Friday, January 18, 2013

on Vincent van Gogh

The literature is vast in scholarly appraisal and sensitive perception of Van Gogh. I also want to say a little something.

Besides the startling colors and expressive forms, I detect something else in Van Gogh's works -- the uncanny. According to Freud, the uncanny occurs when what is familiar begins to seem unfamiliar. We are momentarily detached from the usual mode of experience and from the normal matrix of connections. You might say that we are, briefly, un-metabolized within the body of being.  

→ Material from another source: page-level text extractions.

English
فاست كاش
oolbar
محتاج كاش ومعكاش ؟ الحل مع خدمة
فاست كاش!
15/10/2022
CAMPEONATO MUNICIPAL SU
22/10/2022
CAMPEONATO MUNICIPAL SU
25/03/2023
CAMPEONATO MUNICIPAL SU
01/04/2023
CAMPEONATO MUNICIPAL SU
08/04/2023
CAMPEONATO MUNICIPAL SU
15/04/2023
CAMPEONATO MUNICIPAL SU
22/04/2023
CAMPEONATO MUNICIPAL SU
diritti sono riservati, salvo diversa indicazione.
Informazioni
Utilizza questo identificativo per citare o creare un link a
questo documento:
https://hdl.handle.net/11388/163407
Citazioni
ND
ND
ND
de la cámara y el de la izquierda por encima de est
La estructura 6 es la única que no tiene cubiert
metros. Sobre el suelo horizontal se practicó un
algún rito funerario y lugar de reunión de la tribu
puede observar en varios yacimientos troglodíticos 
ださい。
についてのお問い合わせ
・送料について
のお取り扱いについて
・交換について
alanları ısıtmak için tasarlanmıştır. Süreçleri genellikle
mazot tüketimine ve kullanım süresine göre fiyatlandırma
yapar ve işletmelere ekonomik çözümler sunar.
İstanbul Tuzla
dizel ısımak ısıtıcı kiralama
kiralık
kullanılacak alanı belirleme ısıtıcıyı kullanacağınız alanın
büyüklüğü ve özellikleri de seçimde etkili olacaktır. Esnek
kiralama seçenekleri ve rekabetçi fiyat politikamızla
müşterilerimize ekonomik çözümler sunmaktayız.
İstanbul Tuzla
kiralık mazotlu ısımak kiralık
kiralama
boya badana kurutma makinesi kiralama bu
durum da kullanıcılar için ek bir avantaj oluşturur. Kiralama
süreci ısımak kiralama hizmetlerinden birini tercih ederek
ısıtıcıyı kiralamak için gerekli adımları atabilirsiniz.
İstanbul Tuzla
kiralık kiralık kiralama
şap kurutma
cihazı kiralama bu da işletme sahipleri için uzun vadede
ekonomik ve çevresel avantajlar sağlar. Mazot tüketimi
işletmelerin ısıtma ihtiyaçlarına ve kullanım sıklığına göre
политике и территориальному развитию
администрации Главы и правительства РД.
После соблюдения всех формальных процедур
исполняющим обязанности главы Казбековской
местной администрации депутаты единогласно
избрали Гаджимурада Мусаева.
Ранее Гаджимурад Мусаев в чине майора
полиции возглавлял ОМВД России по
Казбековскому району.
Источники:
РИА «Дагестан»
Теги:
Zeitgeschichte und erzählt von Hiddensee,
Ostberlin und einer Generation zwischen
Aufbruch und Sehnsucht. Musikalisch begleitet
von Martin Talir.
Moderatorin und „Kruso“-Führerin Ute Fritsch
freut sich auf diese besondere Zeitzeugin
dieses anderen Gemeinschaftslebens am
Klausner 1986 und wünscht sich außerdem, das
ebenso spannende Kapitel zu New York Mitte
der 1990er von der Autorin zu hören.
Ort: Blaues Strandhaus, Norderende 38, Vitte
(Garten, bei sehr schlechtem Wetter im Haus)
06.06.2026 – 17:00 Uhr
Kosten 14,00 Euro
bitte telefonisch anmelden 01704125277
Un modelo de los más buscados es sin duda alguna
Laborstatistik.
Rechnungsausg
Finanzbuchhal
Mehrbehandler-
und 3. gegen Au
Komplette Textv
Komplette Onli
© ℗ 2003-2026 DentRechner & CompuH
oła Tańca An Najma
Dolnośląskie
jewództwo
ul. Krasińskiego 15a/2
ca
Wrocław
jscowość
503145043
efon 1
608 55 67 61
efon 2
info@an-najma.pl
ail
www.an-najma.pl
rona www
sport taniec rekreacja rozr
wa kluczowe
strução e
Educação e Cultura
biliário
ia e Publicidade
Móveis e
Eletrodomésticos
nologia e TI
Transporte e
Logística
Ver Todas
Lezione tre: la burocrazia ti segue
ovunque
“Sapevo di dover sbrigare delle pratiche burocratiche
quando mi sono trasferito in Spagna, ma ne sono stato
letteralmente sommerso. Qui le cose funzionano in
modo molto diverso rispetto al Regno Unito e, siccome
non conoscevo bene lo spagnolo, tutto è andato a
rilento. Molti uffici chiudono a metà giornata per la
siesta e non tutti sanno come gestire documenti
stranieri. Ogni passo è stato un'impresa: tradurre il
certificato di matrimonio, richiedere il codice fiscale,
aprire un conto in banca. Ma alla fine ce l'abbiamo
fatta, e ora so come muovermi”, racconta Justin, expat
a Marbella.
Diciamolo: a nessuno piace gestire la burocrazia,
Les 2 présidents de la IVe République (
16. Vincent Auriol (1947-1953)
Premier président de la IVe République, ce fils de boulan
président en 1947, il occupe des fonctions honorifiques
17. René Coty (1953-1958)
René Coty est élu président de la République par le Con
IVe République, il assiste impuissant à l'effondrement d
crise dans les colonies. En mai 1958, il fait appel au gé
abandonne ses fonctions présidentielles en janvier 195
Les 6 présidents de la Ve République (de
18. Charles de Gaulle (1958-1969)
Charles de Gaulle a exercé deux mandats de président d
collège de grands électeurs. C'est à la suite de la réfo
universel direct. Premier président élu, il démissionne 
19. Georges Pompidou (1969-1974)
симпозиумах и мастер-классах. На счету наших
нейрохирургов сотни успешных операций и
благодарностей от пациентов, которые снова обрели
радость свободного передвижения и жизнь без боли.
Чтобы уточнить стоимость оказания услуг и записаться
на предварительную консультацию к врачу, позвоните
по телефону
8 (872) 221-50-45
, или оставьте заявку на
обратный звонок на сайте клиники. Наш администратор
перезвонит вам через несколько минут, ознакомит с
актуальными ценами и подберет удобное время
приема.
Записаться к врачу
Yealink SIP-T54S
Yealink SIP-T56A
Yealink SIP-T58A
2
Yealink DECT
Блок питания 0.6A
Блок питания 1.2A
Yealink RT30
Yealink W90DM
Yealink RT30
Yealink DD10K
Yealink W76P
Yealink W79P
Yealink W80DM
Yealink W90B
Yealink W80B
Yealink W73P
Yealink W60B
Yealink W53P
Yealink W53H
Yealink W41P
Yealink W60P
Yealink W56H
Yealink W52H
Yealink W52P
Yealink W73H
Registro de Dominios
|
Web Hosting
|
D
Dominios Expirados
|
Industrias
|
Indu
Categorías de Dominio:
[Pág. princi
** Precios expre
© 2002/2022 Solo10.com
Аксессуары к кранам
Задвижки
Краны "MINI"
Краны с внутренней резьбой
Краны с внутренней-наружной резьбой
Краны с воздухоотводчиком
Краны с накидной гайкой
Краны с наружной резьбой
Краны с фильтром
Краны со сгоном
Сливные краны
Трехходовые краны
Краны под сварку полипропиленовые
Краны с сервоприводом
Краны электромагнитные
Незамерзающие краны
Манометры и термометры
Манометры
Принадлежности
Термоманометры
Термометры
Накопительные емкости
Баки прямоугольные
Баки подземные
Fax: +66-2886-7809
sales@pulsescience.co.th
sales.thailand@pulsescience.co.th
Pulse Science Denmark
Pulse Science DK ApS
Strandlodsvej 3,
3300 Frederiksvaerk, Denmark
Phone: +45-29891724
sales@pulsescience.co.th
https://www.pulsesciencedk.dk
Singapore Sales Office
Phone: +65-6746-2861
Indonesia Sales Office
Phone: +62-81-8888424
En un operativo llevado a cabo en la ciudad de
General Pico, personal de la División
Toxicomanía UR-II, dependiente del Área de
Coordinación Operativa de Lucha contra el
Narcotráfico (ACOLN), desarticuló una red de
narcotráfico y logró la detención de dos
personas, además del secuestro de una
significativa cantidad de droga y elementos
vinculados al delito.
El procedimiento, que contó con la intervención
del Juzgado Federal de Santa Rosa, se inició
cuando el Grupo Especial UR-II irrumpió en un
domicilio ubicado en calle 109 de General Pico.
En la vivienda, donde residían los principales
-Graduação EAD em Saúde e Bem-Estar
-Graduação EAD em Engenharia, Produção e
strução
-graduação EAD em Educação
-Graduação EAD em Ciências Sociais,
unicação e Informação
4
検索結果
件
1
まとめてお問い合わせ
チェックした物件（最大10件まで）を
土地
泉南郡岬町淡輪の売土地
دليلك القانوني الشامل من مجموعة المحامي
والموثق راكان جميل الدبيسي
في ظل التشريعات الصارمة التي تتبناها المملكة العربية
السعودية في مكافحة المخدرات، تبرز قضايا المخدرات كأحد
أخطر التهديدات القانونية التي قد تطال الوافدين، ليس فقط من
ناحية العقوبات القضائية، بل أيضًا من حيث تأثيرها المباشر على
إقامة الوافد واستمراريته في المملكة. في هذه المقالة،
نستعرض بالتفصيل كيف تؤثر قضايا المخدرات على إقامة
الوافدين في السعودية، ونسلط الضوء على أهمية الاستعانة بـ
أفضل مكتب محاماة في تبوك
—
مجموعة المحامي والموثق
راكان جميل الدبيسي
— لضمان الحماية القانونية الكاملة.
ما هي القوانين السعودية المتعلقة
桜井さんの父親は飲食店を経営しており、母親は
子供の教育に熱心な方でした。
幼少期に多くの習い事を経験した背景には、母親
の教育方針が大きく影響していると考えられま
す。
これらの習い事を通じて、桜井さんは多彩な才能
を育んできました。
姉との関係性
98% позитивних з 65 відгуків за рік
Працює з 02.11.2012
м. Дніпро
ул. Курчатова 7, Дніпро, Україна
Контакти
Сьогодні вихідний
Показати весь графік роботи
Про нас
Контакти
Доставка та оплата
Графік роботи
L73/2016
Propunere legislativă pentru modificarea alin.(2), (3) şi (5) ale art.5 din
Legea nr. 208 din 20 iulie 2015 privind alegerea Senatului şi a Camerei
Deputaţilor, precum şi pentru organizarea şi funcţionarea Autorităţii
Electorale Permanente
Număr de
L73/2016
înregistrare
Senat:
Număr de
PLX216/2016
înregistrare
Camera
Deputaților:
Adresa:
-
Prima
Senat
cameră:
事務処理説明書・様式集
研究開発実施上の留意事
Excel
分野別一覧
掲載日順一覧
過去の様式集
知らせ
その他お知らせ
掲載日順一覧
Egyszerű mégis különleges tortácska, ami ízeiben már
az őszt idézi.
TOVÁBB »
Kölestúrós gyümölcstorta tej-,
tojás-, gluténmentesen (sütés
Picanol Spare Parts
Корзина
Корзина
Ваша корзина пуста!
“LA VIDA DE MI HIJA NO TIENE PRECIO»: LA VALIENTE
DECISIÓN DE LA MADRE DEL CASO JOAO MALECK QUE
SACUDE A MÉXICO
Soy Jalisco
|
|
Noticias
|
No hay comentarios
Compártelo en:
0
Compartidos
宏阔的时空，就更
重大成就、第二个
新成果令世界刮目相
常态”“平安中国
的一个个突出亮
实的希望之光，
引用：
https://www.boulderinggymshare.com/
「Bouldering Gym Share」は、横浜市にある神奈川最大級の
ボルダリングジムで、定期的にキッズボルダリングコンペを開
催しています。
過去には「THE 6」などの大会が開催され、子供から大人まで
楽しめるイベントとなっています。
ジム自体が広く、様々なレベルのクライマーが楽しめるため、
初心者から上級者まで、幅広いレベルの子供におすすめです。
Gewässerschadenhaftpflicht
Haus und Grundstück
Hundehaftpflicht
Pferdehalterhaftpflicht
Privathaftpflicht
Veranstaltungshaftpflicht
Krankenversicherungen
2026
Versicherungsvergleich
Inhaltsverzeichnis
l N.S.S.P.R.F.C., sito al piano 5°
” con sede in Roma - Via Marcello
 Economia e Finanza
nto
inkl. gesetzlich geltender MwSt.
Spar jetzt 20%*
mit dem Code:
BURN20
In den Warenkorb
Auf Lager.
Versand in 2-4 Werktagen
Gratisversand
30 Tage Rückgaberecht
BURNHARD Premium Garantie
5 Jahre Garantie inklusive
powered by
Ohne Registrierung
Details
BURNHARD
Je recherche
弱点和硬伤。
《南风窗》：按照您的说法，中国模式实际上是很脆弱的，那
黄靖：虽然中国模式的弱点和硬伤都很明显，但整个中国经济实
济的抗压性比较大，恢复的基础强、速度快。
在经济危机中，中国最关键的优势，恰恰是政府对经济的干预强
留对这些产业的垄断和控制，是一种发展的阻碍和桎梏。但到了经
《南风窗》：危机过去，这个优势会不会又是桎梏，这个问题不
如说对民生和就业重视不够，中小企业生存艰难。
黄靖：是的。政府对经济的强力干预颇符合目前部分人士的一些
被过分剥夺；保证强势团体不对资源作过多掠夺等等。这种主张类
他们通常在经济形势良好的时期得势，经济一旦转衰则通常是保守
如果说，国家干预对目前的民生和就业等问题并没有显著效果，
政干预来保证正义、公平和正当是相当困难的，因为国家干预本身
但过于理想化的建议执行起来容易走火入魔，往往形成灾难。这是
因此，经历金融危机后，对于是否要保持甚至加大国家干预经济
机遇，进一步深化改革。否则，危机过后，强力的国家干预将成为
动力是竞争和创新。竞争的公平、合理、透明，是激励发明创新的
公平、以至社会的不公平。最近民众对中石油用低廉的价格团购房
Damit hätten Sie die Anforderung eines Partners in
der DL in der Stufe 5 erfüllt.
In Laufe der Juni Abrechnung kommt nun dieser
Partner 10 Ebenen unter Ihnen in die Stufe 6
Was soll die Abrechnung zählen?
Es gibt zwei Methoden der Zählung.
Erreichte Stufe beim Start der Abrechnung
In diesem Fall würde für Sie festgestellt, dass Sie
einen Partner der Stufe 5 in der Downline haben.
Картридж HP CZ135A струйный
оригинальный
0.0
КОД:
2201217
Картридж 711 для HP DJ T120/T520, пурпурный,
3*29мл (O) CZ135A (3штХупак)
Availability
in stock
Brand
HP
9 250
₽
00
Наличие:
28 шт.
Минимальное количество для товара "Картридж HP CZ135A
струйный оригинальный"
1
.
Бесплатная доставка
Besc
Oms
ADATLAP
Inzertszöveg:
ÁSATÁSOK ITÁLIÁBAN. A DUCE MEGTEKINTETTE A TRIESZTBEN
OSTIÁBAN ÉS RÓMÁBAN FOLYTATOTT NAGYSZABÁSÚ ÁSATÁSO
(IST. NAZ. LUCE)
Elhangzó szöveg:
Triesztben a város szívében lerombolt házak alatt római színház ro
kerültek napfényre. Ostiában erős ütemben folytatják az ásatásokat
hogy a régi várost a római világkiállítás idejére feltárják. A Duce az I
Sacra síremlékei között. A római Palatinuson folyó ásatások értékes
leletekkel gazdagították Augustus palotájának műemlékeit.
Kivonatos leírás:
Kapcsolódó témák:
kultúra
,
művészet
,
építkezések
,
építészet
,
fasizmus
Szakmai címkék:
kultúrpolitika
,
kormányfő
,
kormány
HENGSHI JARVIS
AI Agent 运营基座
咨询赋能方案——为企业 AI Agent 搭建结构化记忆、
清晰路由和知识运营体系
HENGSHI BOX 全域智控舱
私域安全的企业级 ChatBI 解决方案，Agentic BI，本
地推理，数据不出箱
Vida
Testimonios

“The Uncanny is something hidden which ought to have remained missed but which is brought to light.” – Freud after Schelling

Freud characterizes such an episode as a frightening one. Among other things, he postulates "the double" as an instance of the uncanny, harking back to the macabre stories of E.T.A. Hoffmann.

I think the uncanny can also manifest in a way that is not exactly frightening but that has  more of an eerie quality. Or maybe a heightened ambivalence (with the root-sense of a split, a subtler mode of doubling than a Romantic phantasm or doppelgänger; yet, how strange and unsettling it is sometimes to be looking into a mirror!). 

I think Van Gogh was seeing and then painting the double of the world.

But not in any sense of mere representation. I'll not elaborate at this point on what, exactly or vaguely, I mean by this. I'll simply let the statement stand as it is, for better or worse. Maybe later, I'll continue. And attempt to write about how -- in what ways -- I think the uncanny is urged to presence in the art of Van Gogh.